[START OF Provided information]

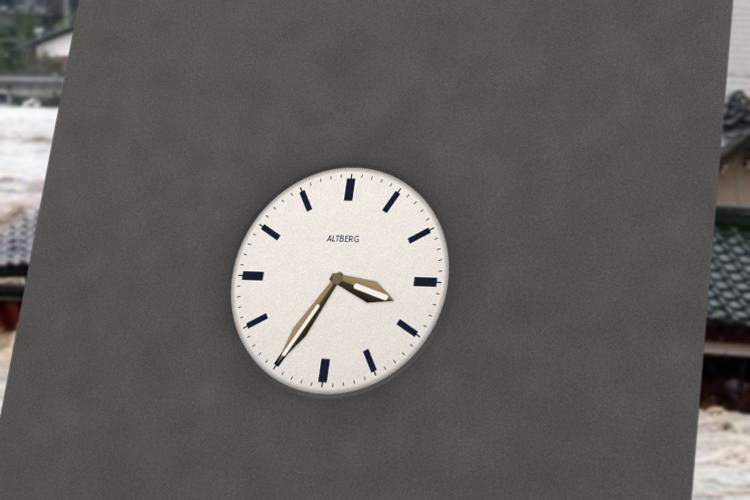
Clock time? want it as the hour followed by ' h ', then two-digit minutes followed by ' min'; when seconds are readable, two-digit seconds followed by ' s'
3 h 35 min
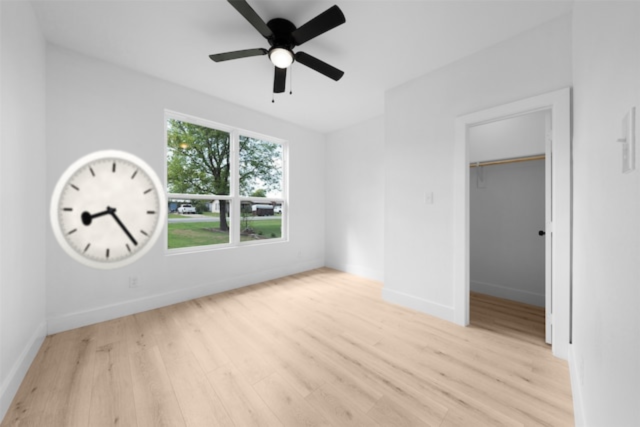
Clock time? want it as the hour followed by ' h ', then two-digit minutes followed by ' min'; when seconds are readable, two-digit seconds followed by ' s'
8 h 23 min
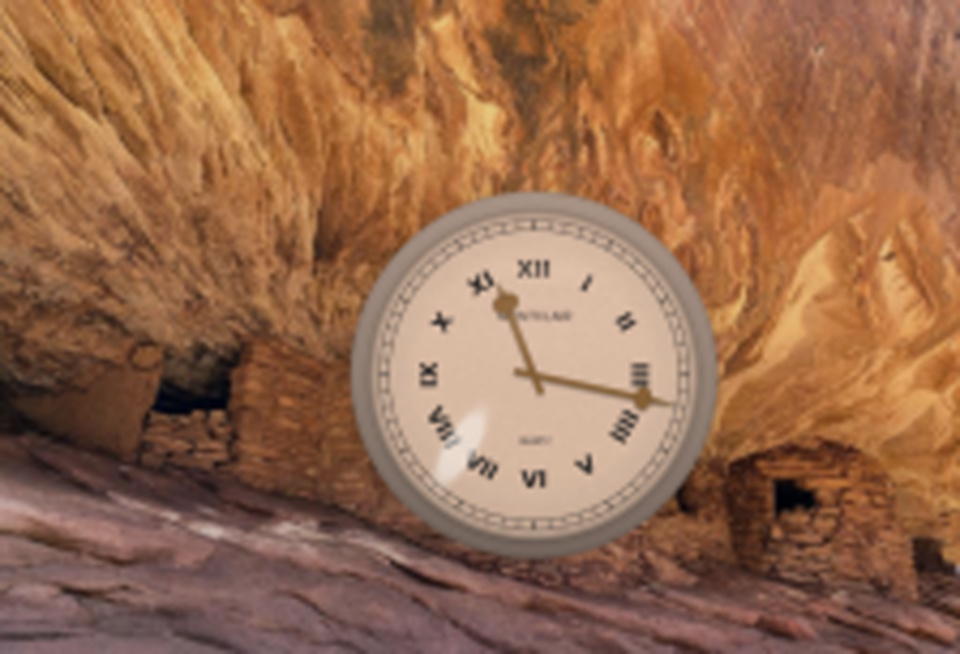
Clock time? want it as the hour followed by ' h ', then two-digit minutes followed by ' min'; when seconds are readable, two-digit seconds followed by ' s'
11 h 17 min
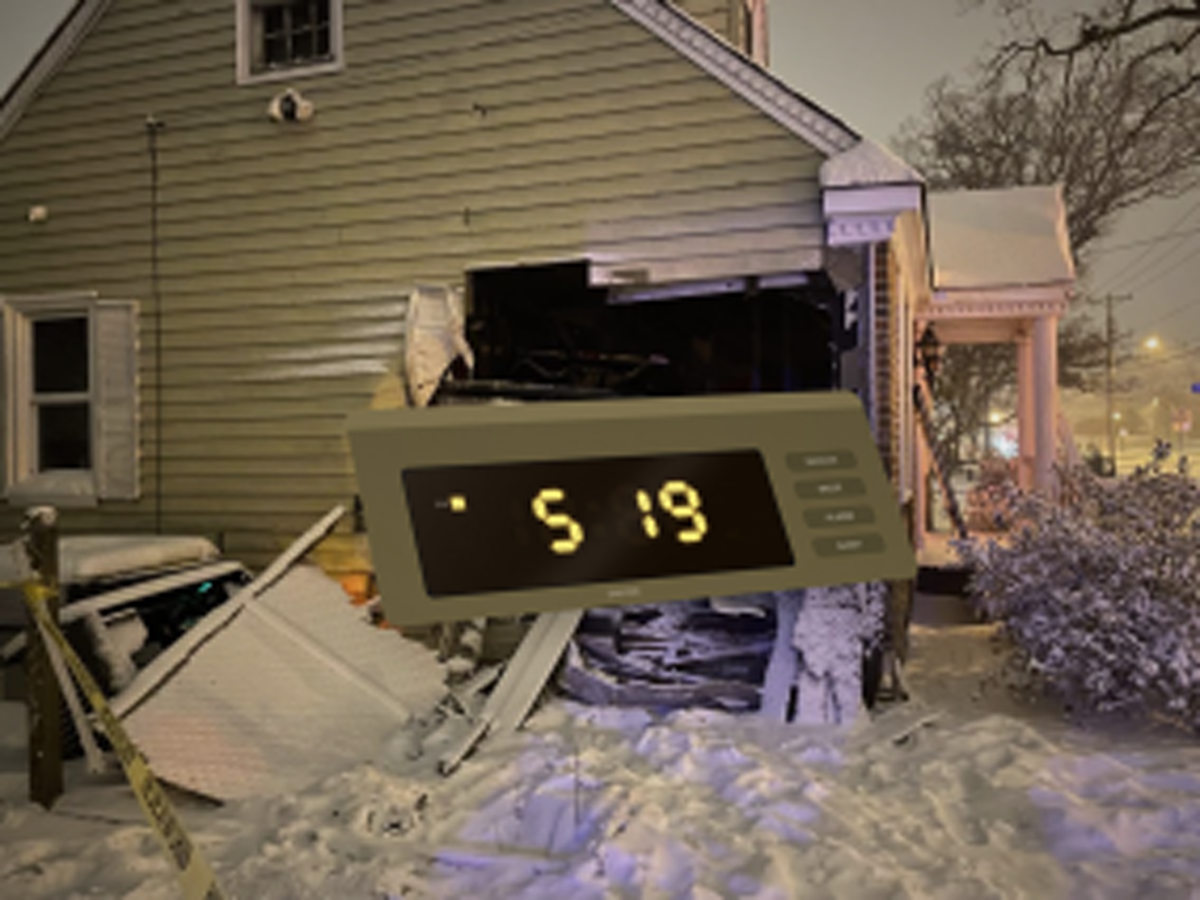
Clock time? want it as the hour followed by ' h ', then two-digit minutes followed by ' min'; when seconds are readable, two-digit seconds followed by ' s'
5 h 19 min
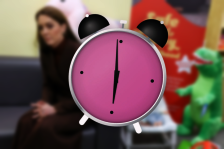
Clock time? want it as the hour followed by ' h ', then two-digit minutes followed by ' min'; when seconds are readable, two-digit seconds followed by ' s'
5 h 59 min
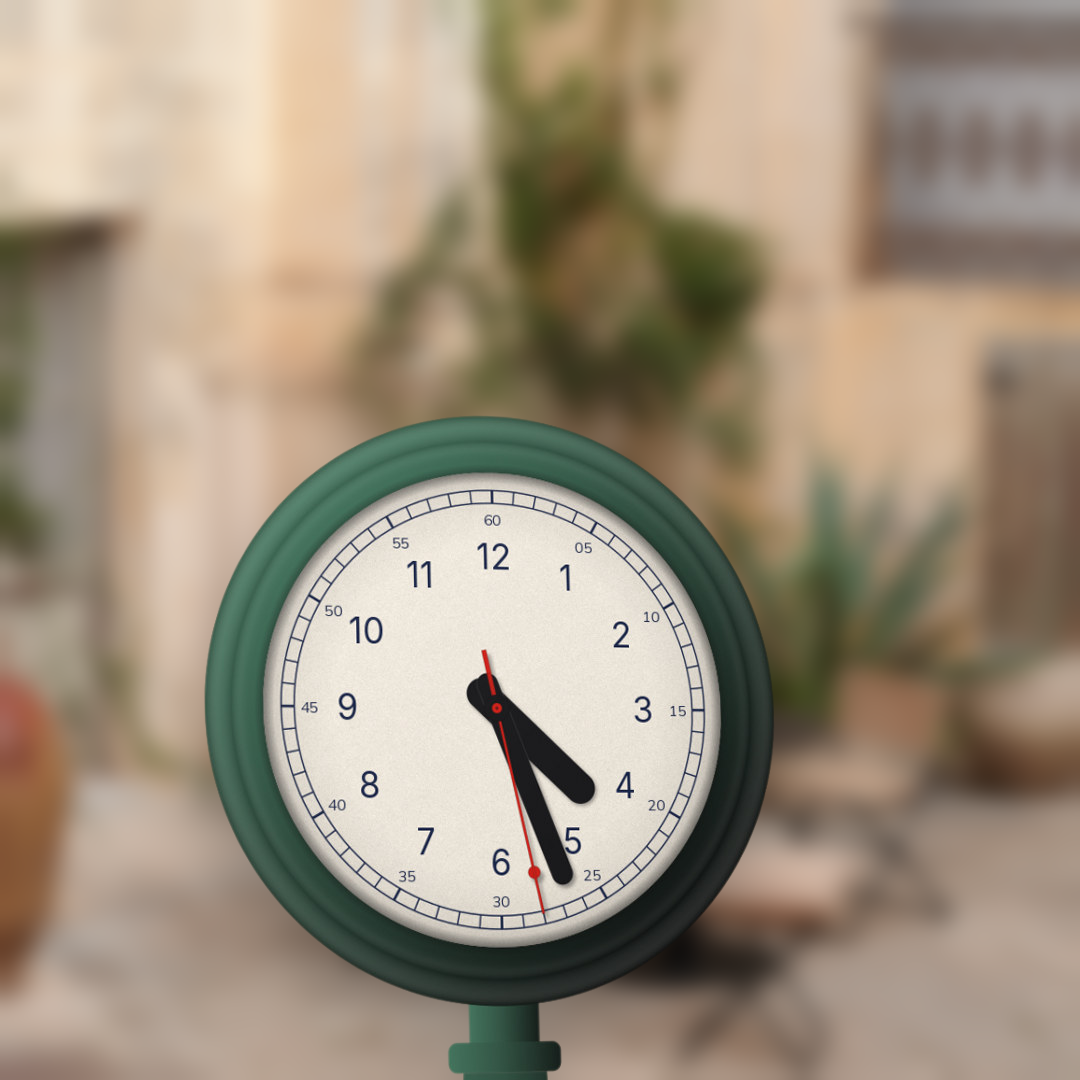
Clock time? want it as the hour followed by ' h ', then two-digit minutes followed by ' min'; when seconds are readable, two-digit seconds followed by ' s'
4 h 26 min 28 s
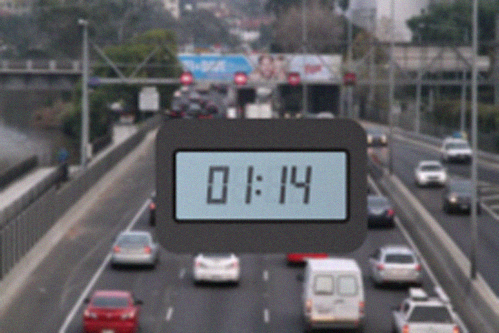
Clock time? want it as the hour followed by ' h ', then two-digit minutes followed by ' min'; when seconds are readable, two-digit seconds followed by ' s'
1 h 14 min
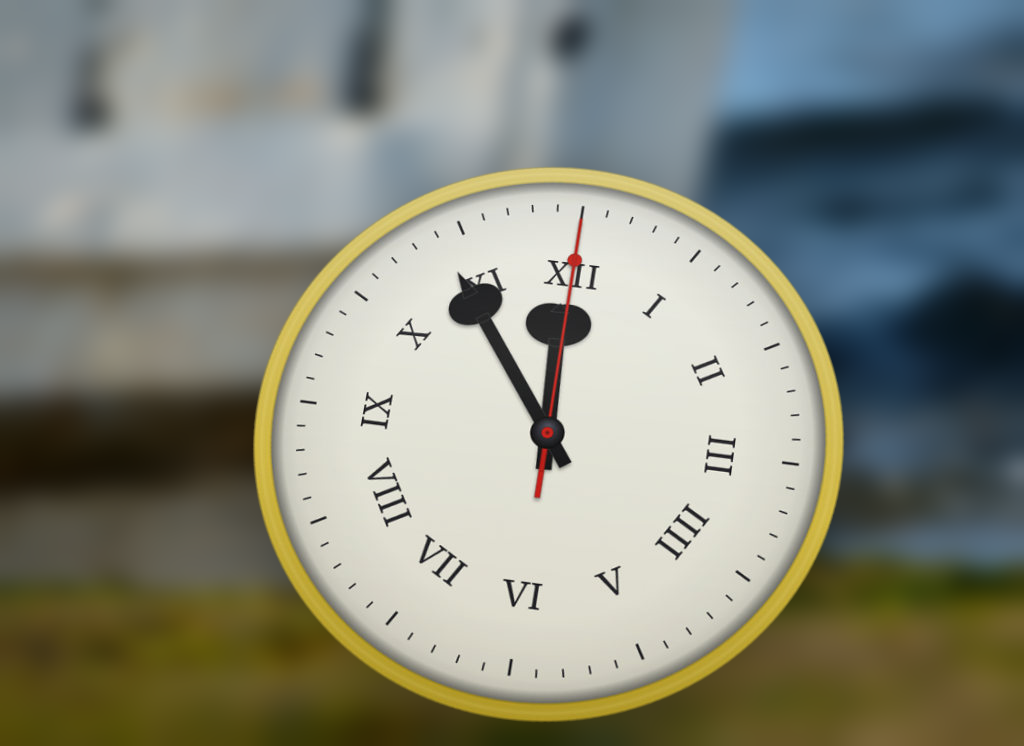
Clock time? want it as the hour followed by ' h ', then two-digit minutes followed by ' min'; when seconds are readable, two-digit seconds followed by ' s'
11 h 54 min 00 s
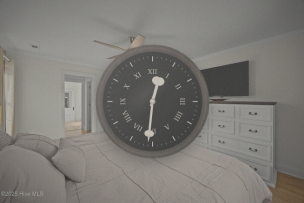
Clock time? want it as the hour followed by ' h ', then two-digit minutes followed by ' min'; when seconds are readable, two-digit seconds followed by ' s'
12 h 31 min
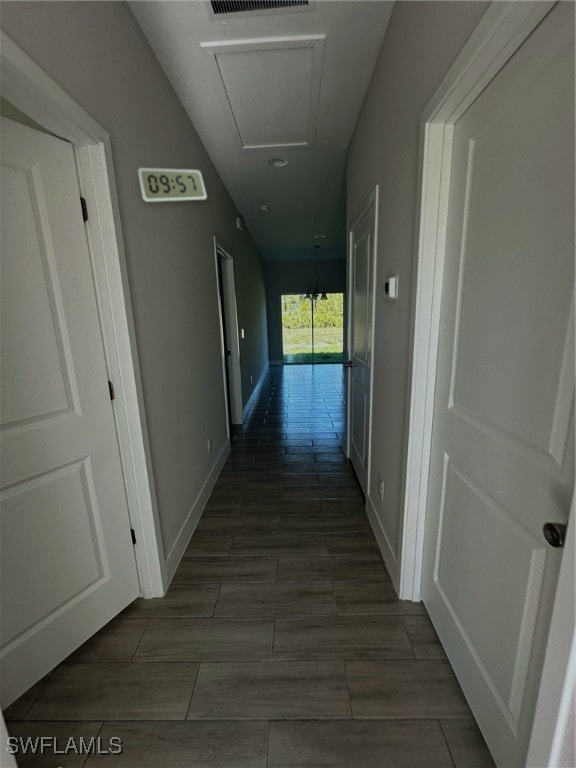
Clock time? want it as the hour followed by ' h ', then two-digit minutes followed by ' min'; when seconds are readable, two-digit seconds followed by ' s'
9 h 57 min
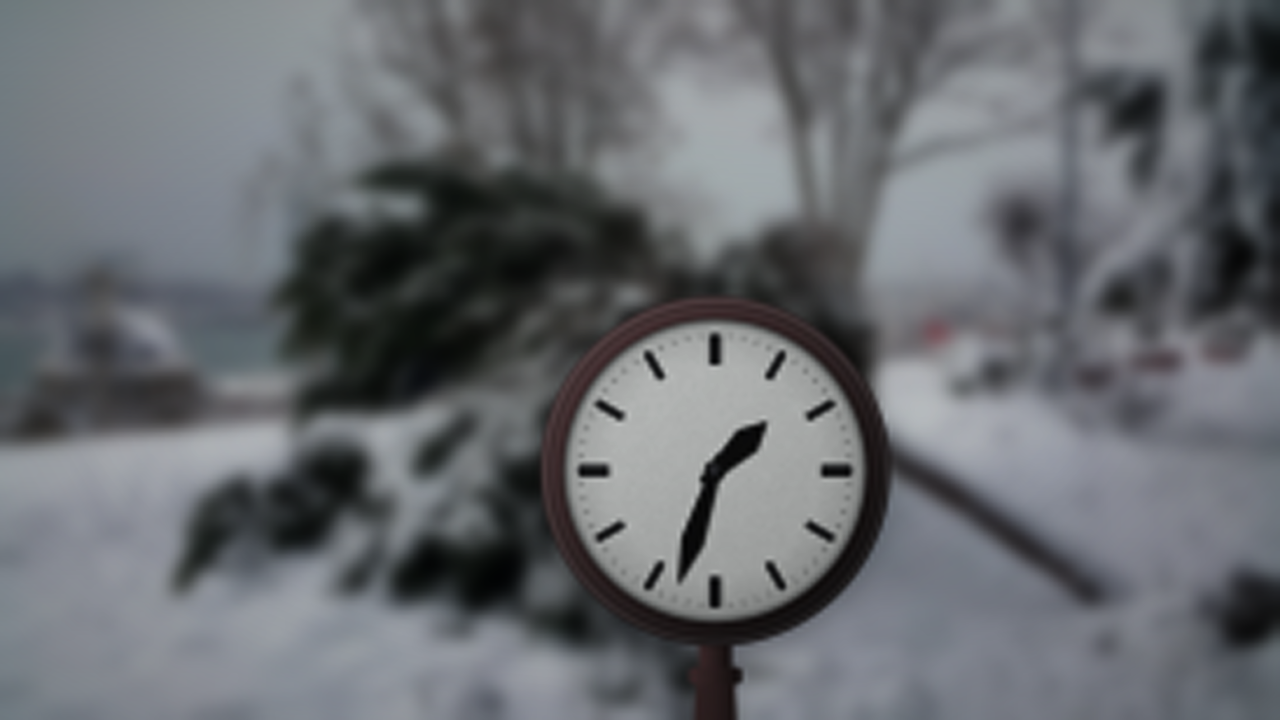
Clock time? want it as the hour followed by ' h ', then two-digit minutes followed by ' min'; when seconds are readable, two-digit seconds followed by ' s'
1 h 33 min
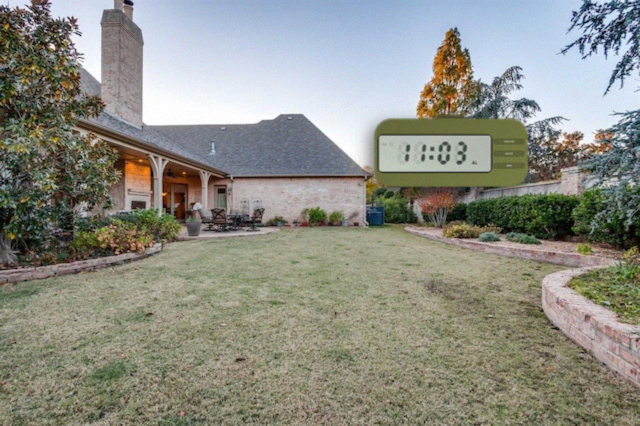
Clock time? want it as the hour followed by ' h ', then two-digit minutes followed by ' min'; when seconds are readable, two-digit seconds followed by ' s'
11 h 03 min
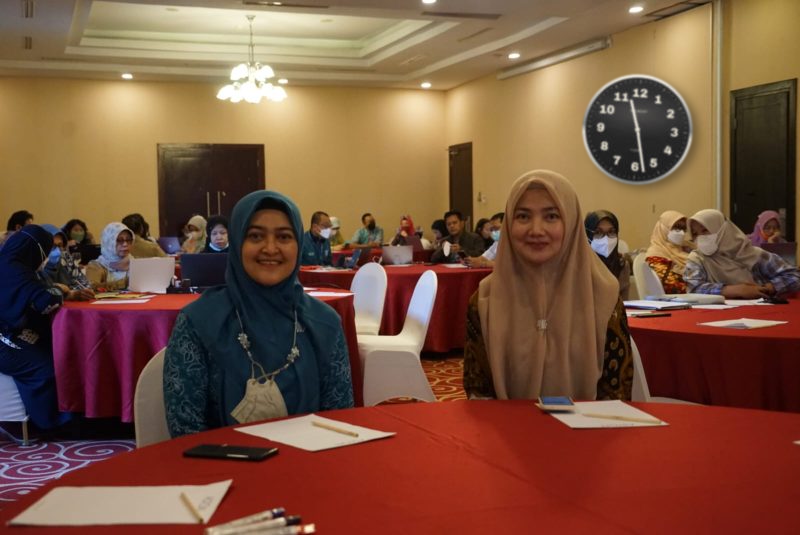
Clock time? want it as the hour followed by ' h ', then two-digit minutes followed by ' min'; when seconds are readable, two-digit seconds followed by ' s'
11 h 28 min
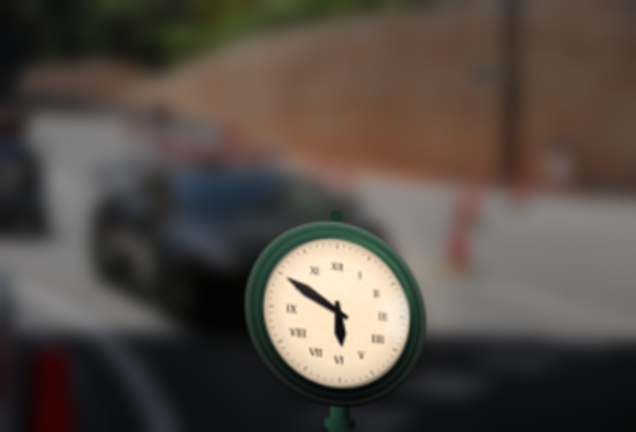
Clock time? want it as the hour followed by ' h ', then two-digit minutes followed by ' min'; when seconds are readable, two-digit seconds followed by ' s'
5 h 50 min
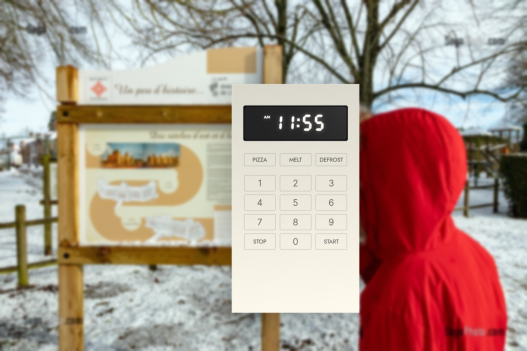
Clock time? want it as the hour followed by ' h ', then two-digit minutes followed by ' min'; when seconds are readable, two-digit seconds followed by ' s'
11 h 55 min
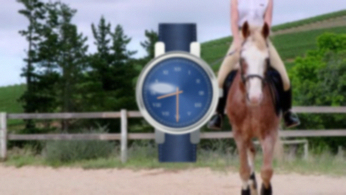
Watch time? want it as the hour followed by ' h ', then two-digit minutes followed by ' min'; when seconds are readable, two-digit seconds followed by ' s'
8 h 30 min
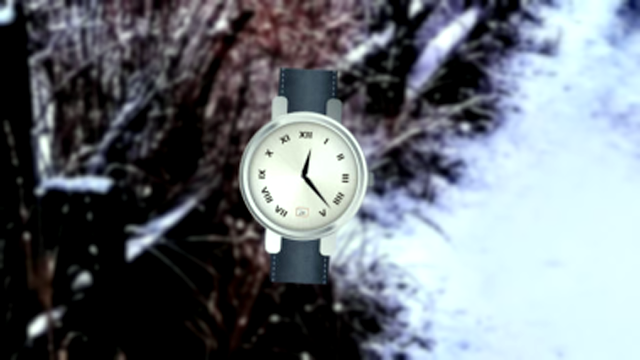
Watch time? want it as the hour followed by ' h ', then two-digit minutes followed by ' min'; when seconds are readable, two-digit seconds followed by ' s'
12 h 23 min
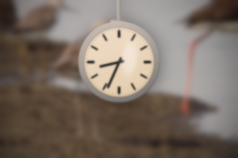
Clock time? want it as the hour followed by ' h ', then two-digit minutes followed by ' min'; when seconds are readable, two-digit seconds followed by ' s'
8 h 34 min
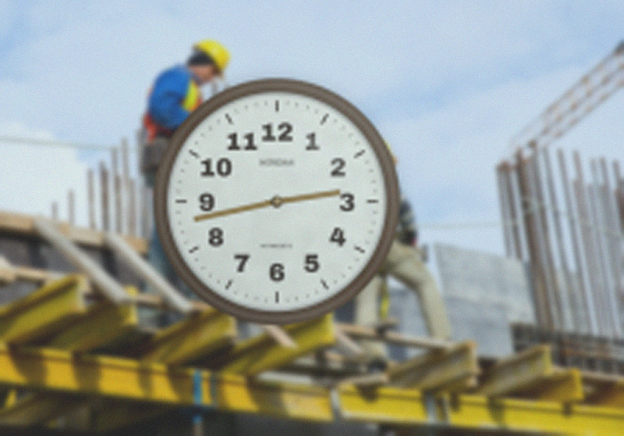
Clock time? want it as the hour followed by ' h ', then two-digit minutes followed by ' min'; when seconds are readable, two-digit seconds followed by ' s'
2 h 43 min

[END OF Provided information]

■ Instructions to follow ■
Copy all of the data above word for word, but leave out the pictures.

■ Completed task ■
Clock time? want it as the hour followed by ' h ', then two-digit minutes followed by ' min'; when seconds are readable, two-digit seconds followed by ' s'
3 h 35 min
Clock time? want it as the hour followed by ' h ', then two-digit minutes followed by ' min'; when seconds are readable, two-digit seconds followed by ' s'
8 h 23 min
Clock time? want it as the hour followed by ' h ', then two-digit minutes followed by ' min'; when seconds are readable, two-digit seconds followed by ' s'
11 h 17 min
Clock time? want it as the hour followed by ' h ', then two-digit minutes followed by ' min'; when seconds are readable, two-digit seconds followed by ' s'
5 h 19 min
Clock time? want it as the hour followed by ' h ', then two-digit minutes followed by ' min'; when seconds are readable, two-digit seconds followed by ' s'
5 h 59 min
Clock time? want it as the hour followed by ' h ', then two-digit minutes followed by ' min'; when seconds are readable, two-digit seconds followed by ' s'
4 h 26 min 28 s
Clock time? want it as the hour followed by ' h ', then two-digit minutes followed by ' min'; when seconds are readable, two-digit seconds followed by ' s'
1 h 14 min
Clock time? want it as the hour followed by ' h ', then two-digit minutes followed by ' min'; when seconds are readable, two-digit seconds followed by ' s'
11 h 54 min 00 s
Clock time? want it as the hour followed by ' h ', then two-digit minutes followed by ' min'; when seconds are readable, two-digit seconds followed by ' s'
12 h 31 min
Clock time? want it as the hour followed by ' h ', then two-digit minutes followed by ' min'; when seconds are readable, two-digit seconds followed by ' s'
9 h 57 min
Clock time? want it as the hour followed by ' h ', then two-digit minutes followed by ' min'; when seconds are readable, two-digit seconds followed by ' s'
1 h 33 min
Clock time? want it as the hour followed by ' h ', then two-digit minutes followed by ' min'; when seconds are readable, two-digit seconds followed by ' s'
11 h 03 min
Clock time? want it as the hour followed by ' h ', then two-digit minutes followed by ' min'; when seconds are readable, two-digit seconds followed by ' s'
11 h 28 min
Clock time? want it as the hour followed by ' h ', then two-digit minutes followed by ' min'; when seconds are readable, two-digit seconds followed by ' s'
5 h 50 min
Clock time? want it as the hour followed by ' h ', then two-digit minutes followed by ' min'; when seconds are readable, two-digit seconds followed by ' s'
11 h 55 min
Watch time? want it as the hour followed by ' h ', then two-digit minutes followed by ' min'; when seconds are readable, two-digit seconds followed by ' s'
8 h 30 min
Watch time? want it as the hour followed by ' h ', then two-digit minutes followed by ' min'; when seconds are readable, two-digit seconds followed by ' s'
12 h 23 min
Clock time? want it as the hour followed by ' h ', then two-digit minutes followed by ' min'; when seconds are readable, two-digit seconds followed by ' s'
8 h 34 min
Clock time? want it as the hour followed by ' h ', then two-digit minutes followed by ' min'; when seconds are readable, two-digit seconds followed by ' s'
2 h 43 min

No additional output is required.